- WORK ORDER
Reproduce word for word the stretch of the evolution column from "Geneticists over the" through "cannot produce evolution.".

:: EXERCISE PASSAGE

Friday, May 23, 2008
The fairy tale evolution theory
From the RoundTable blog
Read the latest entries
Tom Taylor
Taylor is retired from Norfolk Southern Corp. and resides in Roanoke. He is also nearing the completion of his fifth novel.
I propose a theory that at least some of the green frogs living today are descendants of a prince, zapped by a wicked witch many centuries ago.
Of course you could make all sorts of scientific arguments against my theory. Funny thing, your arguments would be much the same as those used by creationists when they argue against the fairy tale of evolution.
There is no known force or natural mechanism, you'd say, that could change a prince into a frog. And neither is there any that could change one species into another. Mutations couldn't possibly do it because they cannot add new genetic information as would be required for a new species; they can only shuffle or harm what is already there.
Geneticists over the last 60 years or so have attempted to show that mutations (could too!) produce evolution by bombarding hundreds of generations of fruit flies with radiation. The flies, which produce a new generation every 10 days, did indeed mutate. They changed in the color of their eyes, the number of bristles and the shape of their wings. But their DNA would simply not let them "evolve" into anything but fruit flies. Most important of all, when the radiation was stopped, the following generations went right back to the bristles, wings and eyes they had before. Those experiments proved mutation cannot produce evolution.
Next you would point out the "evidence" for my prince-to-frog story (the fact the frogs exist, some of them have fingers on their little hands, etc.) is evidence only to someone already committed to believing the story. And so it is with the "evidence" for evolution. The fossil layers, for example, contain nothing but fully formed, distinct kinds, just as you'd expect if they had been created that way, and later buried in layers of mud.

::::
:: RECORDS PROVIDED

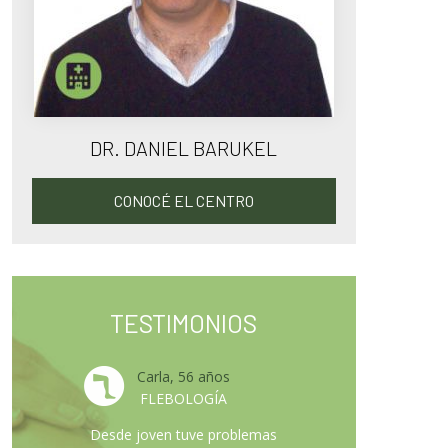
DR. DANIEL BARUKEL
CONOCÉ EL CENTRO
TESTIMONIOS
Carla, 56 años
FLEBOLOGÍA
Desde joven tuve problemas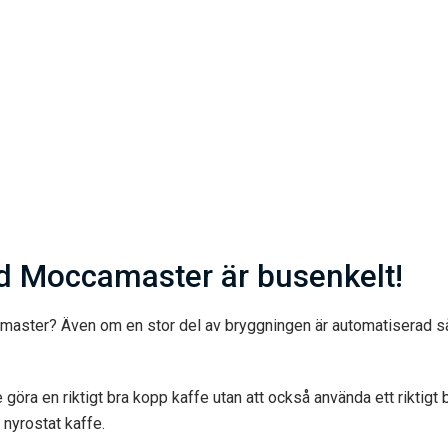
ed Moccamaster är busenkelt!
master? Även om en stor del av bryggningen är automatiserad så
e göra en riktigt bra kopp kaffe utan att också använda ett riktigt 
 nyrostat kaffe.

::::
:: RECORDS PROVIDED

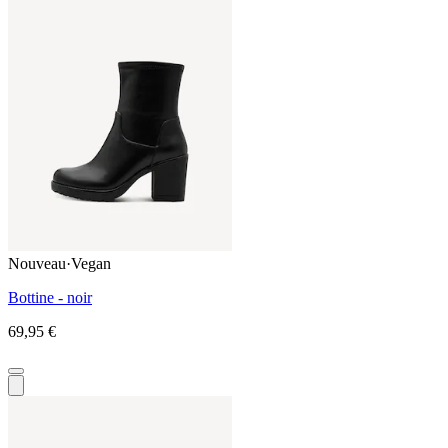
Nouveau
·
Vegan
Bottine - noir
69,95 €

::::
:: RECORDS PROVIDED

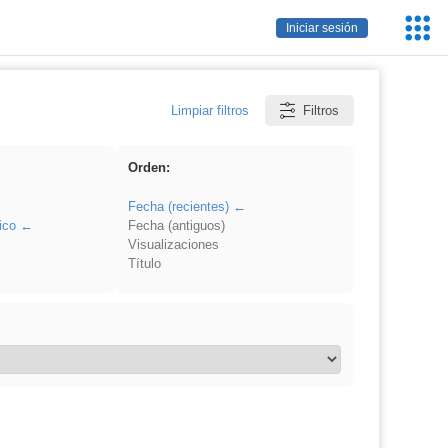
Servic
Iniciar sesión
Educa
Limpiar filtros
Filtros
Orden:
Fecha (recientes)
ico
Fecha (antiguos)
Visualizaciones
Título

::::

- RESULT FOR THIS TASK
Geneticists over the last 60 years or so have attempted to show that mutations (could too!) produce evolution by bombarding hundreds of generations of fruit flies with radiation. The flies, which produce a new generation every 10 days, did indeed mutate. They changed in the color of their eyes, the number of bristles and the shape of their wings. But their DNA would simply not let them "evolve" into anything but fruit flies. Most important of all, when the radiation was stopped, the following generations went right back to the bristles, wings and eyes they had before. Those experiments proved mutation cannot produce evolution.